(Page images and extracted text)

◆ ◆ ◆

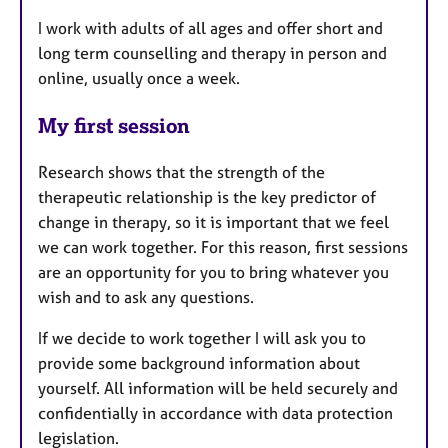
I work with adults of all ages and offer short and
long term counselling and therapy in person and
online, usually once a week.
My first session
Research shows that the strength of the
therapeutic relationship is the key predictor of
change in therapy, so it is important that we feel
we can work together. For this reason, first sessions
are an opportunity for you to bring whatever you
wish and to ask any questions.
If we decide to work together I will ask you to
provide some background information about
yourself. All information will be held securely and
confidentially in accordance with data protection
legislation.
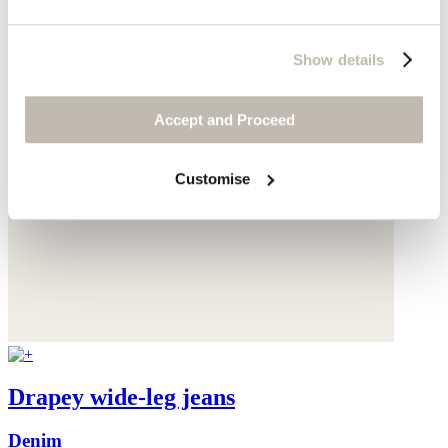
Show details
Accept and Proceed
Customise
Drapey wide-leg jeans
Denim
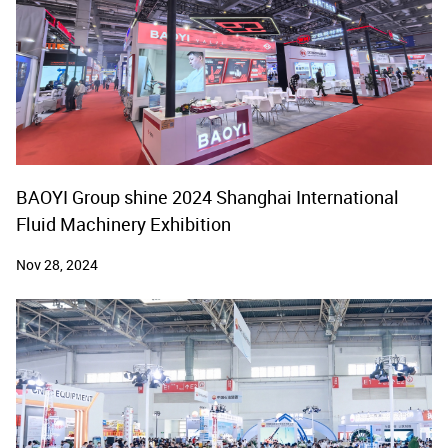
BAOYI Group shine 2024 Shanghai International
Fluid Machinery Exhibition
Nov 28, 2024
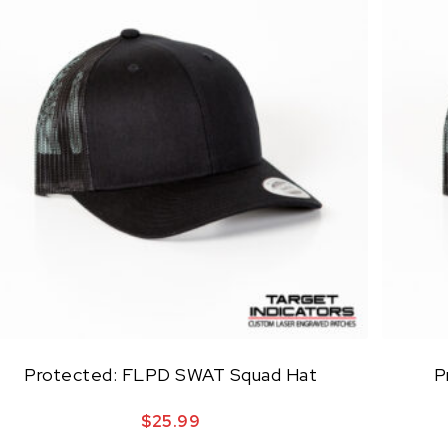
Protected: FLPD SWAT Squad Hat
P
$
25.99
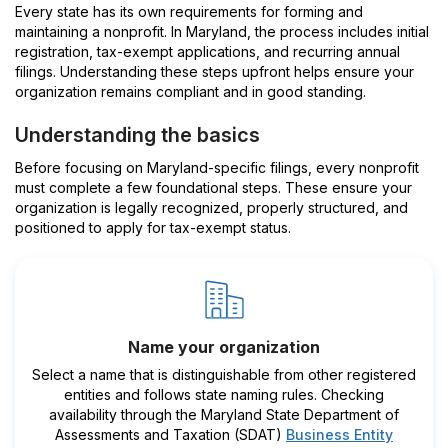
Every state has its own requirements for forming and
maintaining a nonprofit. In Maryland, the process includes initial
registration, tax-exempt applications, and recurring annual
filings. Understanding these steps upfront helps ensure your
organization remains compliant and in good standing.
Understanding the basics
Before focusing on Maryland-specific filings, every nonprofit
must complete a few foundational steps. These ensure your
organization is legally recognized, properly structured, and
positioned to apply for tax-exempt status.
Name your organization
Select a name that is distinguishable from other registered
entities and follows state naming rules. Checking
availability through the Maryland State Department of
Assessments and Taxation (SDAT)
Business Entity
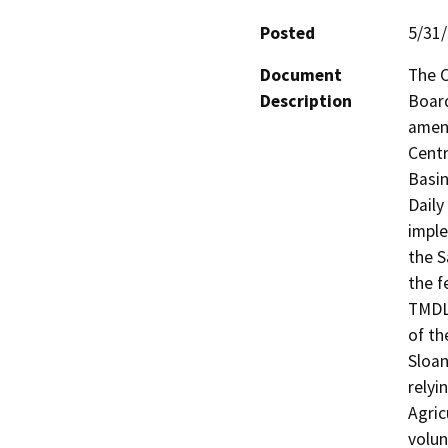
Posted
5/31
Document
The C
Description
Board
amend
Centr
Basin
Daily
imple
the S
the f
TMDLs
of th
Sloan
relyi
Agric
volun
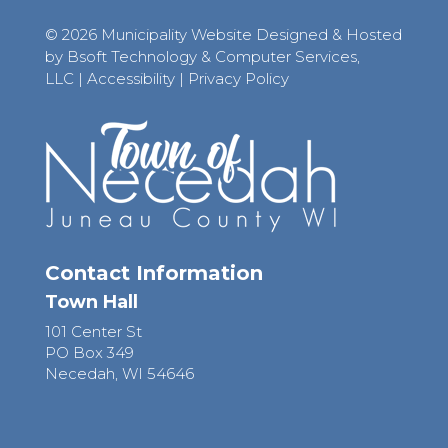
© 2026 Municipality Website Designed & Hosted
by Bsoft Technology & Computer Services,
LLC
|
Accessibility
|
Privacy Policy
Contact Information
Town Hall
101 Center St
PO Box 349
Necedah, WI 54646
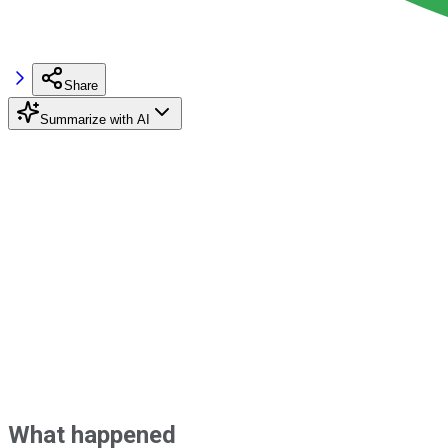
Share
Summarize with AI
What happened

◆ ◆ ◆

Write out all the data exactly, minus pictures.

* Result of the task:
I work with adults of all ages and offer short and
long term counselling and therapy in person and
online, usually once a week.
My first session
Research shows that the strength of the
therapeutic relationship is the key predictor of
change in therapy, so it is important that we feel
we can work together. For this reason, first sessions
are an opportunity for you to bring whatever you
wish and to ask any questions.
If we decide to work together I will ask you to
provide some background information about
yourself. All information will be held securely and
confidentially in accordance with data protection
legislation.
Show details
Accept and Proceed
Customise
Drapey wide-leg jeans
Denim
BAOYI Group shine 2024 Shanghai International
Fluid Machinery Exhibition
Nov 28, 2024
Protected: FLPD SWAT Squad Hat
P
$
25.99
Every state has its own requirements for forming and
maintaining a nonprofit. In Maryland, the process includes initial
registration, tax-exempt applications, and recurring annual
filings. Understanding these steps upfront helps ensure your
organization remains compliant and in good standing.
Understanding the basics
Before focusing on Maryland-specific filings, every nonprofit
must complete a few foundational steps. These ensure your
organization is legally recognized, properly structured, and
positioned to apply for tax-exempt status.
Name your organization
Select a name that is distinguishable from other registered
entities and follows state naming rules. Checking
availability through the Maryland State Department of
Assessments and Taxation (SDAT)
Business Entity
Posted
5/31
Document
The C
Description
Board
amend
Centr
Basin
Daily
imple
the S
the f
TMDLs
of th
Sloan
relyi
Agric
volun
© 2026 Municipality Website Designed & Hosted
by Bsoft Technology & Computer Services,
LLC
|
Accessibility
|
Privacy Policy
Contact Information
Town Hall
101 Center St
PO Box 349
Necedah, WI 54646
Share
Summarize with AI
What happened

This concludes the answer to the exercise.